Improving retrieval quality is crucial for RAG performance. Techniques: • Hybrid search (keyword + semantic) • Re-ranking results • Metadata filtering • Query expansion • Multi-query retrieval Evaluation: • Measure retrieval accuracy • Test with diverse queries • Monitor user feedback • A/B test different strategies

Code Example:
# Hybrid search (combining keyword and semantic)
from langchain.retrievers import BM25Retriever
from langchain.retrievers import EnsembleRetriever

# Semantic retriever
vectorstore_retriever = vectorstore.as_retriever(search_kwargs={"k": 10})

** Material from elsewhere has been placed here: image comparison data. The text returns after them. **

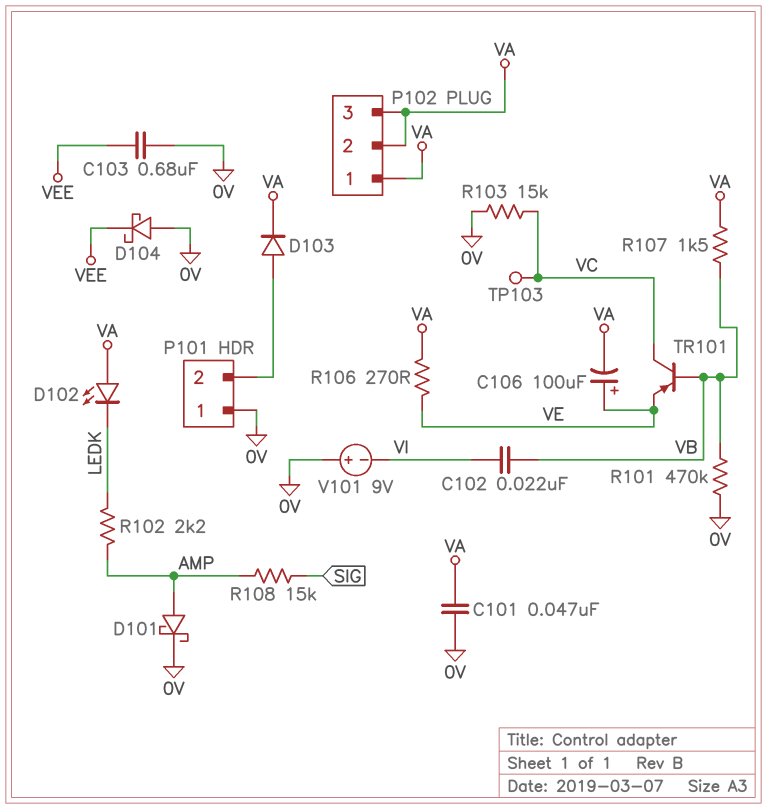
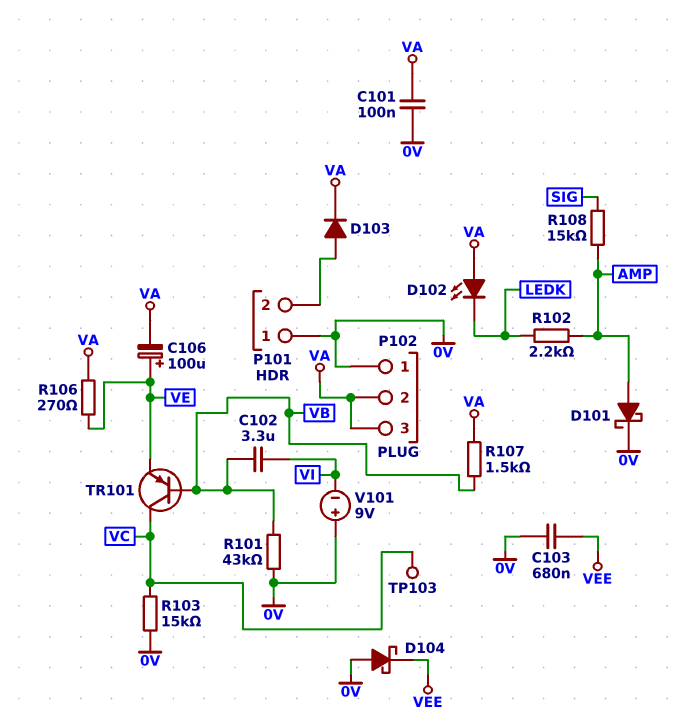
C101: 47nF (0V, VA) -> 100nF (0V, VA)
C102: 22nF (VB, VI) -> 3.3uF (VB, VI)
P102 pin 1: VA -> 0V
R101: 470k (0V, VB) -> 43k (0V, VB)

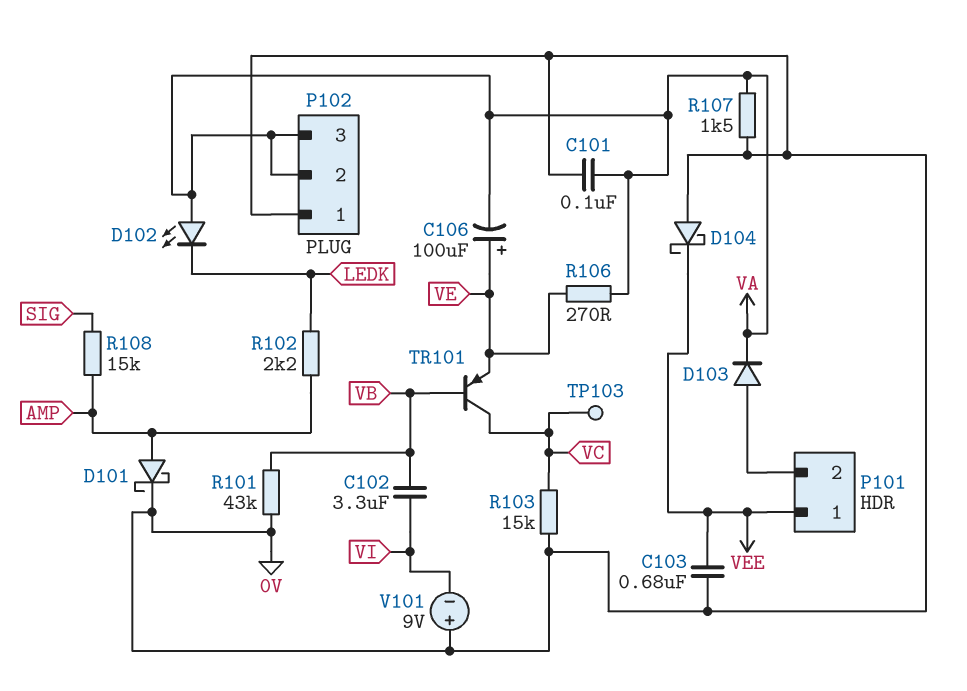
P101 pin 1: 0V -> VEE
R107: 1.5k (VA, VB) -> 1.5k (0V, VA)

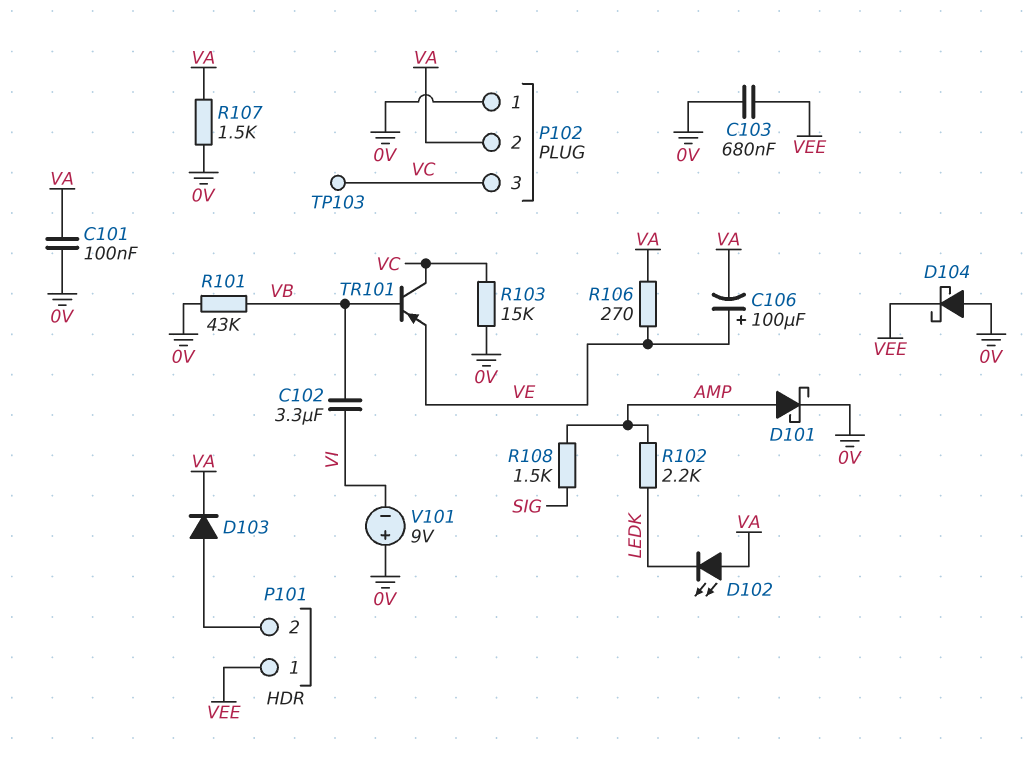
P102 pin 3: VA -> VC
R108: 15k (AMP, SIG) -> 1.5k (AMP, SIG)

# Keyword retriever (BM25)
bm25_retriever = BM25Retriever.from_documents(texts)
bm25_retriever.k = 10

# Combine both
ensemble_retriever = EnsembleRetriever(
    retrievers=[vectorstore_retriever, bm25_retriever],
    weights=[0.5, 0.5]  # Equal weight
)

# Re-ranking results
from langchain.retrievers import ContextualCompressionRetriever
from langchain.retrievers.document_compressors import LLMChainExtractor

# Compress and re-rank
compressor = LLMChainExtractor.from_llm(llm)
compression_retriever = ContextualCompressionRetriever(
    base_compressor=compressor,
    base_retriever=vectorstore_retriever
)

# Metadata filtering
vectorstore_with_metadata = Chroma.from_documents(
    documents,
    embeddings,
    persist_directory="./rag_db"
)

# Filter by metadata
filtered_retriever = vectorstore_with_metadata.as_retriever(
    search_kwargs={
        "k": 4,
        "filter": {"category": "tutorial", "level": "beginner"}
    }
)

# Multi-query retrieval
from langchain.retrievers.multi_query import MultiQueryRetriever

multi_query_retriever = MultiQueryRetriever.from_llm(
    retriever=vectorstore_retriever,
    llm=llm
)

# Generates multiple query variations and retrieves for each

Advanced retrieval strategies improve RAG performance. Hybrid search combines keyword and semantic, re-ranking improves relevance, and metadata filtering enables precise retrieval.

Conclusion

RAG systems enable AI applications to answer questions using specific knowledge bases. Master embeddings, vector databases, and retrieval strategies to build production-ready RAG systems. Remember: good retrieval is the foundation of good RAG - invest time in optimizing your retrieval pipeline.